EditorialProgress in negotiations

Beleaguered Belize received its second dose of good news in the last two weeks, following the success of our national football selection in Costa Rica, when negotiations on Friday morning in Belmopan between representatives of the Government of Belize, including the Prime Minister/Minister of Finance, and representatives of the Belize National Teachers Union (BNTU) and the Public Service Union (PSU), reportedly went well.

We have previously explained to you that the BNTU has proven itself to be an irresistible force, while the Prime Minister, constitutionally speaking, is an immovable object. So then, the ingredients for instability and crisis were in place.

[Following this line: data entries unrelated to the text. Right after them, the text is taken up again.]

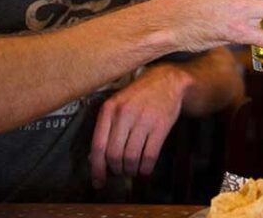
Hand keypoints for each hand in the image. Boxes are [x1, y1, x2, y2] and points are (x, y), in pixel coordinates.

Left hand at [88, 65, 187, 187]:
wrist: (167, 81)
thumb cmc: (139, 96)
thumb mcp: (117, 105)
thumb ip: (106, 128)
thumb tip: (94, 159)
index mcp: (109, 109)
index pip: (98, 145)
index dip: (97, 168)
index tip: (98, 181)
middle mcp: (124, 114)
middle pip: (114, 155)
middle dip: (116, 170)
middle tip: (120, 172)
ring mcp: (143, 120)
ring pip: (131, 158)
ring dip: (131, 170)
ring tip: (132, 169)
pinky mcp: (160, 126)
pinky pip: (149, 156)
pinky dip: (145, 168)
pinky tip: (145, 168)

There is a story in the Old Testament where Joseph, a Hebrew who has been sold into captivity in Egypt, is asked to interpret one of the Pharaoh’s dreams. In that dream, seven fat cows had come out of the river and were grazing on the bank side, when seven lean cows came out of the same river and devoured the seven fat cows. Joseph explained that there would be seven years of plenty followed by seven years of famine in Egypt.

In Belize, we experienced five years of plenty between 1998 and 2003. The years of plenty were a result of a policy of taking on huge loans from financial institutions on Wall Street, which institutions are now demanding their proverbial pound of flesh. Belizeans enjoyed the five years of plenty, to greater or lesser degrees, but by 2004 it had become obvious that there were bills to pay and that Belize could not continue down this road which the ruling politicians were calling “growth economics.” But for the monarchical constitution under which Belize has labored since 1981, the government of growth economics would have fallen in 2005. That government staggered through until 2008, and, truth be said, they made some efforts to mend the errors of their ways.

The Belizean people, nevertheless, did in 2008 what they had wanted to do from 2005. They changed governments. Since then, we have been experiencing lean years. Belizeans have tightened their belts and worked hard to pay the growth economics bills of 1998 to 2003.

If the PUP wish to be returned to office, and it is certain that they do so wish, then they cannot try to convince voters that they want to resume where growth economics left off. The PUP cannot win by suggesting a return to globalization and privatization and neoliberalism.

And yet, the PUP almost won in March of 2012, even though they did not specifically and categorically denounce globalization and privatization and neo-liberalism. The PUP almost won because the UDP is a flawed party whose incompetencies and corruptions have been exposed.

The PUP has gotten away with its neoliberalism by invoking the name of national hero, Rt. Hon. George Price, who helped to found the PUP in 1950 when the party was, without a doubt, a trade-union based organization. The 2013 PUP, however, does not enjoy great credibility with the trade unions. If it did, the negotiations on Friday in Belmopan would not have gone as smoothly as they did. That is the thesis of this newspaper.